Councillors on the Isle of Wight will decide later this month whether to give the go-ahead for oil exploration at Arreton.
A planning application by UK Oil & Gas (UKOG) will come before the island’s planning committee on 19 October 2021. This is less than a fortnight before the UK hosts international climate talks in Glasgow.
UKOG is seeking consent for three years to drill vertical and sidetrack wells to explore for oil under farmland between Newport and Sandown.
The company has said its plans would “make the best use” of mineral resources in the transition to a low carbon future.
The scheme has been opposed by the local MP, the campaign group Don’t Drill The Wight, Hampshire and Isle of Wight Wildlife Trust, Isle of Wight Biosphere Reserve and council officers responsible for trees and rights of way. A public consultation attracted more than 3,400 objections.
A recommendation by planning officers on whether to approve or refuse the application is expected by 12 October 2021.
DrillOrDrop invited UKOG to respond to news of the imminent planning meeting. This article will be updated with any comments from the company.
Don’t Drill The Wight said:
“At a time when our government is touting its need to be at the forefront of action to reduce global emissions, it is imperative that local councils should have the right stand and reject all unproven, uneconomical, unsustainable and unproductive developments when they threaten their local environments, but ultimately, the health of the planet.”

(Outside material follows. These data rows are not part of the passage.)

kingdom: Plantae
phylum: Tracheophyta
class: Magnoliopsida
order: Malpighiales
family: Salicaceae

The group said the council, elected in May 2021, had produced two recent documents that were relevant to the application: an updated Draft Island Plan and a Mission Zero Climate and Environment Strategy. The group said:
“We trust that our planning committee will be inspired by these aspirations of the Isle of Wight Council and support our local communities by rejecting UKOG’s application for Arreton.

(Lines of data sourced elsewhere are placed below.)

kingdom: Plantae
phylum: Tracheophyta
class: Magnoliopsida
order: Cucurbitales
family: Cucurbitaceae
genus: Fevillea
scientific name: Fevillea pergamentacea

“We also hope that they will also be encouraged by the double forthright rejection by Surrey County Council of the Dunsfold/Loxley Site and the decision by East Yorkshire Councillors to reject 20 years of oil production and an additional six wells at Rathlin Energy’s West Newton.”
Don’t Drill The Wight said the Island Plan had a role in “protecting and enhancing our natural, built and historic environment”. It would also help to improve biodiversity, use natural resources prudently, minimise waste and pollution and adapt to climate change, the group added.
The zero climate strategy would, the group said, be key to creating a sustainable future for the island. Together with other strategies, the document would “support our valuable yet fragile environment and our status as a UNESCO biosphere reserve”.